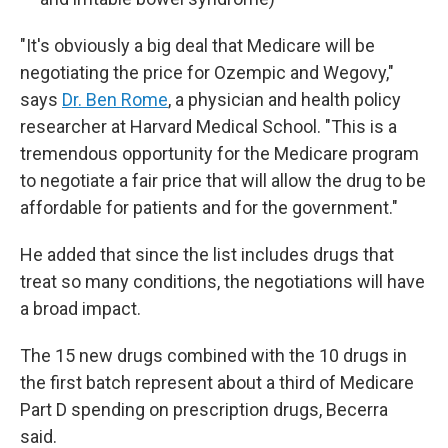
"It's obviously a big deal that Medicare will be
negotiating the price for Ozempic and Wegovy,"
says
Dr. Ben Rome
, a physician and health policy
researcher at Harvard Medical School. "This is a
tremendous opportunity for the Medicare program
to negotiate a fair price that will allow the drug to be
affordable for patients and for the government."
He added that since the list includes drugs that
treat so many conditions, the negotiations will have
a broad impact.
The 15 new drugs combined with the 10 drugs in
the first batch represent about a third of Medicare
Part D spending on prescription drugs, Becerra
said.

----------

Exercise aim.
Collect every line with the string "Medicare" from the records, and copy each.

Task answer.
"It's obviously a big deal that Medicare will be
tremendous opportunity for the Medicare program
the first batch represent about a third of Medicare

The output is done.